Text excerpt =
3.4.2 Risk Calculation
[TODO: Expand this section]
3.5 Climate Change and Disaster Risk
Climate change alters the frequency, intensity, and spatial distribution of climate hazards. Hazards that historically occurred rarely now occur more frequently. Events that were considered extreme become more common. Areas that were previously safe become exposed.
For cities, this means that historical data alone is insufficient for planning. A 100-year flood based on historical records may now be a 50-year or 25-year event. Heat waves that occurred once per decade may now occur multiple times per year. Infrastructure designed for historical climate conditions faces conditions it was not built to handle.
Probabilistic modeling that incorporates climate projections helps address this limitation by simulating future scenarios. However, climate projections carry uncertainty—different models project different magnitudes of change, and local effects are harder to predict than global trends. This uncertainty doesn’t eliminate the value of projections; it means we need to work with scenarios and ranges rather than single predictions.
For practical municipal planning, this typically means: use historical data to understand what has happened, use climate projections to understand the direction and approximate magnitude of change, and design interventions that are robust across a range of possible futures rather than optimized for a single prediction.
3.6 Specific Effects in Cities
3.6.1 Urban Characteristics that Increase Risk
Cities concentrate people, infrastructure, and economic activity in relatively small areas, which amplifies climate risk in several ways.
Impervious surfaces: Pavement, buildings, and other impervious surfaces prevent water infiltration, increasing runoff during storms and contributing to urban flooding. These surfaces also absorb and retain heat, creating the urban heat island effect where cities are significantly warmer than surrounding rural areas.
Drainage infrastructure: Urban drainage systems are designed for historical rainfall patterns. When precipitation intensity increases due to climate change, existing drainage capacity becomes inadequate. Many cities, particularly in the Global South, have incomplete or informal drainage networks that compound flooding risk.

Dataset entries =
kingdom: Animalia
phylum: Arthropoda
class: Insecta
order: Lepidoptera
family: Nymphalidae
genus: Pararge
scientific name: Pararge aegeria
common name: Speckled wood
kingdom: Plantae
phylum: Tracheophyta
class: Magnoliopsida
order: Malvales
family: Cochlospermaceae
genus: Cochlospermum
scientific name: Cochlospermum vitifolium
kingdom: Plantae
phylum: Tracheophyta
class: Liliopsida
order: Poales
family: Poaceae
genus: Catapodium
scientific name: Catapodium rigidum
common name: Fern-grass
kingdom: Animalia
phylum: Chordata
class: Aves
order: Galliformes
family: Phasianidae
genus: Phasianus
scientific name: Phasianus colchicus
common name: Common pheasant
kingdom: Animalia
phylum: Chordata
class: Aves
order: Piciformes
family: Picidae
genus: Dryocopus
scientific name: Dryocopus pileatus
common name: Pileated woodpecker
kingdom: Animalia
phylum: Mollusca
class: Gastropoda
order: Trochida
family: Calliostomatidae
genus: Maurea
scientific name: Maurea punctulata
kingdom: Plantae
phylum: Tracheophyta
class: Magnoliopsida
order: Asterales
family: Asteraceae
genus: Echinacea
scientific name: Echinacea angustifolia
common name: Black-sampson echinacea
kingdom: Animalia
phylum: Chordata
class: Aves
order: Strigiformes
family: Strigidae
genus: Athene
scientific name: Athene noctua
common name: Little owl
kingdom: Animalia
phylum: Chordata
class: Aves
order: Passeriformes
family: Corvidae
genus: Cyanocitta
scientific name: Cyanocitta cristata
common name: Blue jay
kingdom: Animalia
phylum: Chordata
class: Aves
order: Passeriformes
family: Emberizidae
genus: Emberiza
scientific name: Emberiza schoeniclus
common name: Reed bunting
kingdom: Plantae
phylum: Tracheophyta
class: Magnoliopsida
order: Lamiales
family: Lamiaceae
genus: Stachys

To be done =
[A] Reproduce the passage of the climate risk text from "3.6 Specific Effects" up to and including "compound flooding risk.".
[B] Rewrite the paragraph of the climate risk text that begins "For cities, this means" as a short bulleted list that keeps its main facts.

Outputs in order =
[A]
3.6 Specific Effects in Cities
3.6.1 Urban Characteristics that Increase Risk
Cities concentrate people, infrastructure, and economic activity in relatively small areas, which amplifies climate risk in several ways.
Impervious surfaces: Pavement, buildings, and other impervious surfaces prevent water infiltration, increasing runoff during storms and contributing to urban flooding. These surfaces also absorb and retain heat, creating the urban heat island effect where cities are significantly warmer than surrounding rural areas.
Drainage infrastructure: Urban drainage systems are designed for historical rainfall patterns. When precipitation intensity increases due to climate change, existing drainage capacity becomes inadequate. Many cities, particularly in the Global South, have incomplete or informal drainage networks that compound flooding risk.

[B]
- Historical data alone is no longer enough for city planning.
- A 100-year flood based on historical records may now be a 50-year or 25-year event.
- Heat waves that came once per decade may now occur several times a year.
- Infrastructure designed for historical climate conditions now faces conditions it was not built to handle.